--- DATA FOR REVIEW ---
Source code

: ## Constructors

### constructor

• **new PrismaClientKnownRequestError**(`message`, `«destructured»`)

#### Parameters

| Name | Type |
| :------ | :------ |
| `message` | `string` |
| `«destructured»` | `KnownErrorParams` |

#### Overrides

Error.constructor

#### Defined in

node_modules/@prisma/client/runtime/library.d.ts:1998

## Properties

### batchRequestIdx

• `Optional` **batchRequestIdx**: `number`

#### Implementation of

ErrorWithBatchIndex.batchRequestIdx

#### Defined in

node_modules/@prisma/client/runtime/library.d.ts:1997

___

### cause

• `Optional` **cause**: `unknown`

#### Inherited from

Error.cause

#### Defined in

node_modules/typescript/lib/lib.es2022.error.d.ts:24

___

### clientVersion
---
Convert the listing above into a JSON array of strings, one string for each line, leaving out blank lines.

SOLVED PROBLEM:
[
  "Source code",
  ": ## Constructors",
  "### constructor",
  "• **new PrismaClientKnownRequestError**(`message`, `«destructured»`)",
  "#### Parameters",
  "| Name | Type |",
  "| :------ | :------ |",
  "| `message` | `string` |",
  "| `«destructured»` | `KnownErrorParams` |",
  "#### Overrides",
  "Error.constructor",
  "#### Defined in",
  "node_modules/@prisma/client/runtime/library.d.ts:1998",
  "## Properties",
  "### batchRequestIdx",
  "• `Optional` **batchRequestIdx**: `number`",
  "#### Implementation of",
  "ErrorWithBatchIndex.batchRequestIdx",
  "#### Defined in",
  "node_modules/@prisma/client/runtime/library.d.ts:1997",
  "___",
  "### cause",
  "• `Optional` **cause**: `unknown`",
  "#### Inherited from",
  "Error.cause",
  "#### Defined in",
  "node_modules/typescript/lib/lib.es2022.error.d.ts:24",
  "___",
  "### clientVersion"
]